# Data listing
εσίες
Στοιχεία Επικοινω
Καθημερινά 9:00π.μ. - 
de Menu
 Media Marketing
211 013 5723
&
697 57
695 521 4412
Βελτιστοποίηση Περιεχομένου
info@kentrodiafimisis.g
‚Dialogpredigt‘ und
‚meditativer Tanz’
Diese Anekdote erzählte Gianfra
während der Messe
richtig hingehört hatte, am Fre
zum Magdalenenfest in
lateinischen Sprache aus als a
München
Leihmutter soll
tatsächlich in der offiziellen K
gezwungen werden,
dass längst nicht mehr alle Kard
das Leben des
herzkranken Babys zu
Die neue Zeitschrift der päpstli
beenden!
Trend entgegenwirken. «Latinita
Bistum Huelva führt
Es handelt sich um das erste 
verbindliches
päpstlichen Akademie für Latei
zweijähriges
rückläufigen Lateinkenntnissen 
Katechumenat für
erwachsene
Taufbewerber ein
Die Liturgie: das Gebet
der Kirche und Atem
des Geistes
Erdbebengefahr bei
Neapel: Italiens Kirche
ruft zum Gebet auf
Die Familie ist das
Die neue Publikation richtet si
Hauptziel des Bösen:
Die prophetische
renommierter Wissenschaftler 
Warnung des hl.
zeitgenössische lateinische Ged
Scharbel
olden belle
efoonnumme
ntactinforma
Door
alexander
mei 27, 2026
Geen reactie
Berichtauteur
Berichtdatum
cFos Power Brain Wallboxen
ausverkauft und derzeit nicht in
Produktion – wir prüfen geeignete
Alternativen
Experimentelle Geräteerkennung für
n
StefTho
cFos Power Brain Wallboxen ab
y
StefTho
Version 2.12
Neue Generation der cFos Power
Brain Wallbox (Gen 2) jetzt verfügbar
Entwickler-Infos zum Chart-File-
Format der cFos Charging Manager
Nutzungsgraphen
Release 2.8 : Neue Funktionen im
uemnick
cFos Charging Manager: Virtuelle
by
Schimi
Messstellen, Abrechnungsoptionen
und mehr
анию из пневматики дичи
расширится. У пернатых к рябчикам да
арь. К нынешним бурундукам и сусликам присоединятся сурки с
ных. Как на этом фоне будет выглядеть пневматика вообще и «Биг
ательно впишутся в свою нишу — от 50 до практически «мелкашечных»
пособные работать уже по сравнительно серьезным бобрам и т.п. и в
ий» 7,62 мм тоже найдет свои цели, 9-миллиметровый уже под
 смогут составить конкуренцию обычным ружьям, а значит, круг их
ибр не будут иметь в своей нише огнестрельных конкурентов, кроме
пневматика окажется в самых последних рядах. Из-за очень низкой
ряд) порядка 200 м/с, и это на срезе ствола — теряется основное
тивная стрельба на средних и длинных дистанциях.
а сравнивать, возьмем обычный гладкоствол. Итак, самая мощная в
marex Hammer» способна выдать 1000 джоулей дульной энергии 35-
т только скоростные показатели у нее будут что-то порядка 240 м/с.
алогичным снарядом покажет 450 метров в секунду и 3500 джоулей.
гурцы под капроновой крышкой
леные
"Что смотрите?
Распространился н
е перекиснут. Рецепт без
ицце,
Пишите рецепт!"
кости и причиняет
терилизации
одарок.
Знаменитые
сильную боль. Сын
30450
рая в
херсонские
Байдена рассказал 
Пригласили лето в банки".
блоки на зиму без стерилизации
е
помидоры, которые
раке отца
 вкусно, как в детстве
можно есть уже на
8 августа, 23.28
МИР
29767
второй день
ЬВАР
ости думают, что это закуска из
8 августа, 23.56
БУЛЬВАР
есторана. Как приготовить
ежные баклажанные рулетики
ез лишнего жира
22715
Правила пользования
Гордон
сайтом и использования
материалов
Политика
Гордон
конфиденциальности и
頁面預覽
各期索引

...

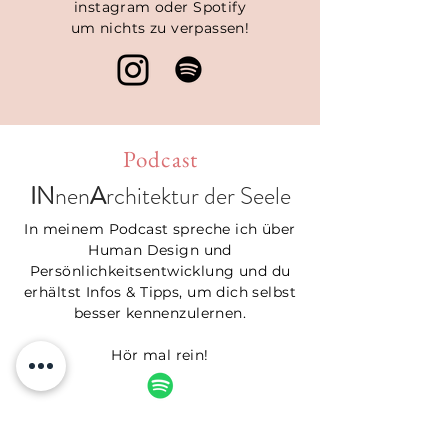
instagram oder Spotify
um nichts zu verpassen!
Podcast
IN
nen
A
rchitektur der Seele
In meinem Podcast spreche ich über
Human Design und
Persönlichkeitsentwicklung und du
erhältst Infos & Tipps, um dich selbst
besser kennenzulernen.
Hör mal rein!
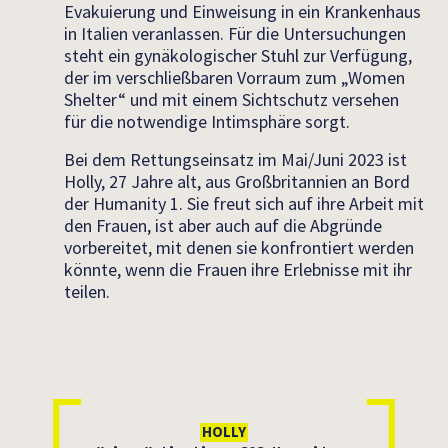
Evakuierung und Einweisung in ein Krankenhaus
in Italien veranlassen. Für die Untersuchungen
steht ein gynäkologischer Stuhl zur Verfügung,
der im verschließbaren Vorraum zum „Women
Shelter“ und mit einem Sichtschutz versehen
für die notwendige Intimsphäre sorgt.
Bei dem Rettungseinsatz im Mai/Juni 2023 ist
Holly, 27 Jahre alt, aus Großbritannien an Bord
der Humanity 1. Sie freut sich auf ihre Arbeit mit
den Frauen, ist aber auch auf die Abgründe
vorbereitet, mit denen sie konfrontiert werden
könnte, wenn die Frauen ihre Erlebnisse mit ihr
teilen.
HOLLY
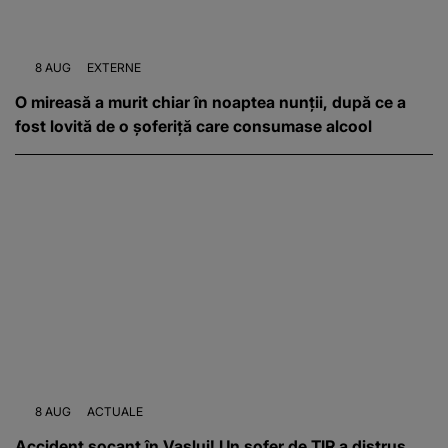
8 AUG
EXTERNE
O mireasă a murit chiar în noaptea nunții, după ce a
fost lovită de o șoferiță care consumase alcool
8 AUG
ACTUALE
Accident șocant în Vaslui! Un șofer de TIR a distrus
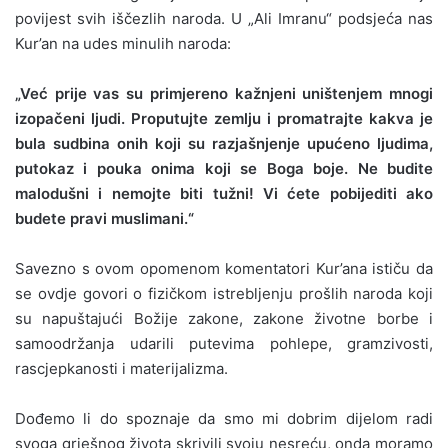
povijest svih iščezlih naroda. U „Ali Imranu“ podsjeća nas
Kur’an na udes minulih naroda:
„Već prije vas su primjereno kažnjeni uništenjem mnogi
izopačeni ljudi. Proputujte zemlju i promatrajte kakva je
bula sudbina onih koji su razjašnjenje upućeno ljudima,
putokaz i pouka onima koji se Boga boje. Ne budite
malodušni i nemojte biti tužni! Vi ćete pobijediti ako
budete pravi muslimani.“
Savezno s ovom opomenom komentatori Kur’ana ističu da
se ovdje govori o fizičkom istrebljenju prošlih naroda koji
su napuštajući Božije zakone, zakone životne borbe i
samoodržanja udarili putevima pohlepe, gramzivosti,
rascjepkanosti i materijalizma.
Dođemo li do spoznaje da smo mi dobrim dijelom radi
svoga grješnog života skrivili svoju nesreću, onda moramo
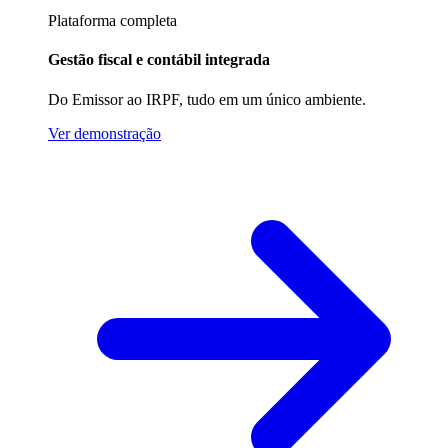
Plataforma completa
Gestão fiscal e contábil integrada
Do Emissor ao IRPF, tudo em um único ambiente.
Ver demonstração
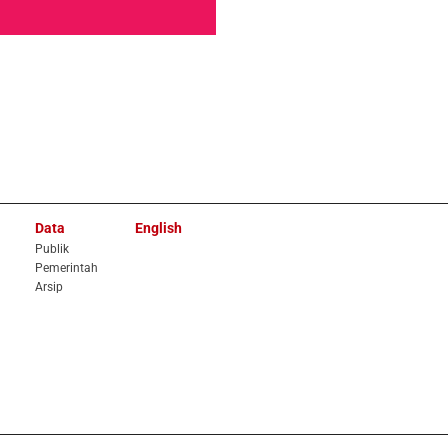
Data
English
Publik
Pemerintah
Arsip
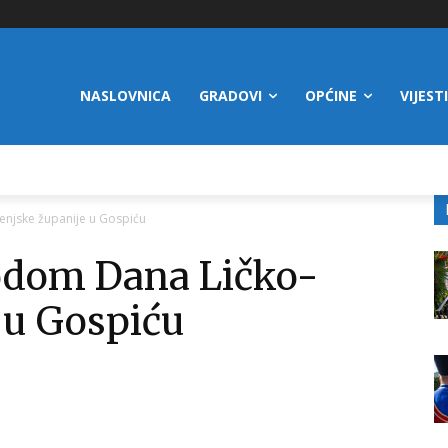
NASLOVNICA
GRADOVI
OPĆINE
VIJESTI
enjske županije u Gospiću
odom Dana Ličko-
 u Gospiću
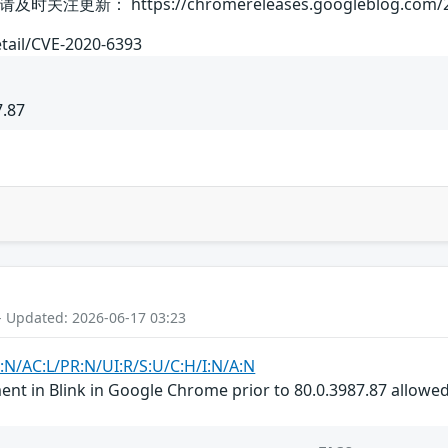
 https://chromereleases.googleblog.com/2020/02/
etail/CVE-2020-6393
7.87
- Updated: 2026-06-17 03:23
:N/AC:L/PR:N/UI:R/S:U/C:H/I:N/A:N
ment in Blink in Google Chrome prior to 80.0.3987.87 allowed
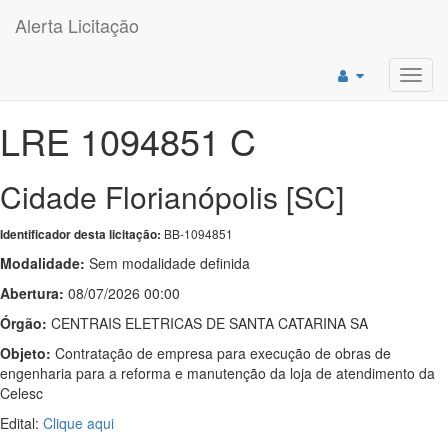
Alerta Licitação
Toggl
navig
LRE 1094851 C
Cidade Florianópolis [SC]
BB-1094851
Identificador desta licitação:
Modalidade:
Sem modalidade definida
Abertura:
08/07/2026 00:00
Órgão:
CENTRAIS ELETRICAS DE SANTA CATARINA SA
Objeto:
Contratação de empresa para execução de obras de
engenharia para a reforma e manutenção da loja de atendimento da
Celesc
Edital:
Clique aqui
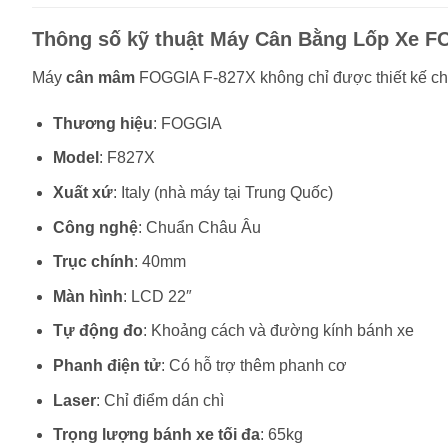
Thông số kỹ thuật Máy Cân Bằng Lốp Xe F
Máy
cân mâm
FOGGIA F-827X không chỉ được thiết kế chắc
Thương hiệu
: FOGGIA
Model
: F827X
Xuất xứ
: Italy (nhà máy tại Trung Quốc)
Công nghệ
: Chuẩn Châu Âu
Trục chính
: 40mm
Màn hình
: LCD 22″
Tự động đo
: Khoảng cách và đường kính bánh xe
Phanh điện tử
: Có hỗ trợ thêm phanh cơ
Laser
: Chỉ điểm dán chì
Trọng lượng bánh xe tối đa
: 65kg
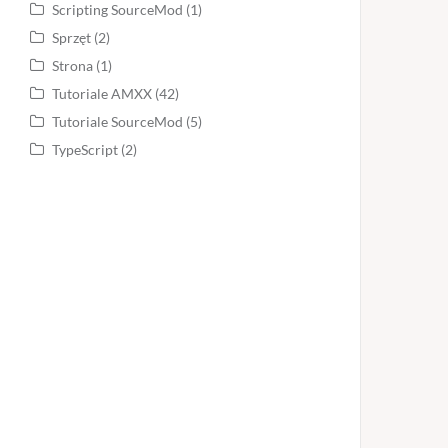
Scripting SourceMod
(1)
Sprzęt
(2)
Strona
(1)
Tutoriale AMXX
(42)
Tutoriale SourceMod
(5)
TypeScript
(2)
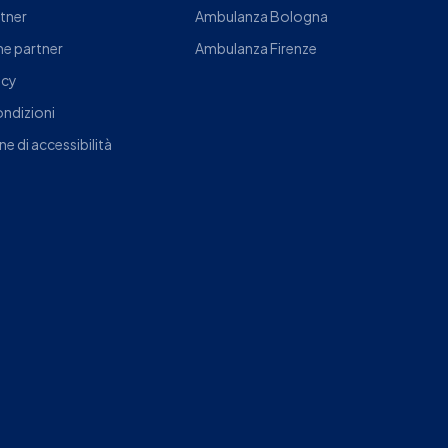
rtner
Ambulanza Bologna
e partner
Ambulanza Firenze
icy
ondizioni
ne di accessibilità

---

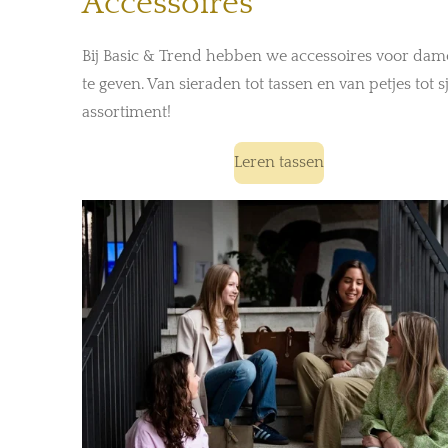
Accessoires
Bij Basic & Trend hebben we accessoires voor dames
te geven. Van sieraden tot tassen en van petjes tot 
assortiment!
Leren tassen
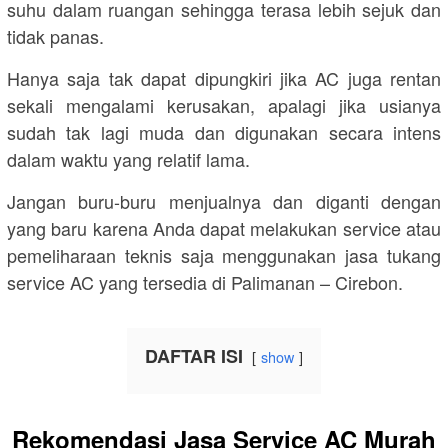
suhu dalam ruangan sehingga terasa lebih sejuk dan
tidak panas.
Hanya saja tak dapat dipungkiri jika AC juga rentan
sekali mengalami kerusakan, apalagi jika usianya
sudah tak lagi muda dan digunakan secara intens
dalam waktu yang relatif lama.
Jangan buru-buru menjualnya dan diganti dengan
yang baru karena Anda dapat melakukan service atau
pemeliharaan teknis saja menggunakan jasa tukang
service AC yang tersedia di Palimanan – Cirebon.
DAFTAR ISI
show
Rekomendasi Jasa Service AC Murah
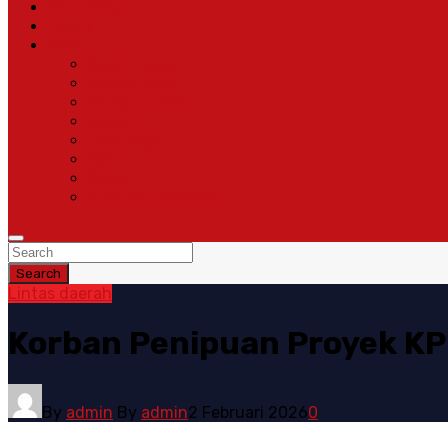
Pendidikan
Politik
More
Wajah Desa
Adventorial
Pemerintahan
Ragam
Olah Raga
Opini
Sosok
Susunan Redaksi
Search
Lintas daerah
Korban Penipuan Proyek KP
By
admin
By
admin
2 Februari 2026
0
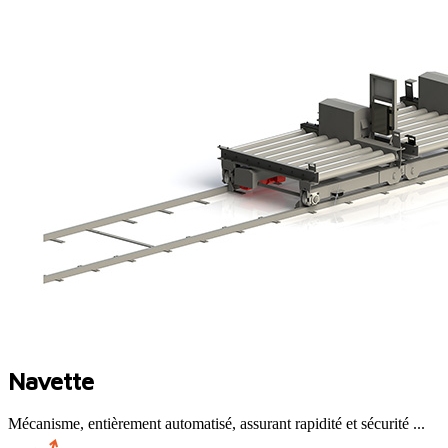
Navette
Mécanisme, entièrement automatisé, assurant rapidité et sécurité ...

# Request
Find each line in the material above that contains the word "будут" and copy those lines out in full.

# Response box
ибр не будут иметь в своей нише огнестрельных конкурентов, кроме
т только скоростные показатели у нее будут что-то порядка 240 м/с.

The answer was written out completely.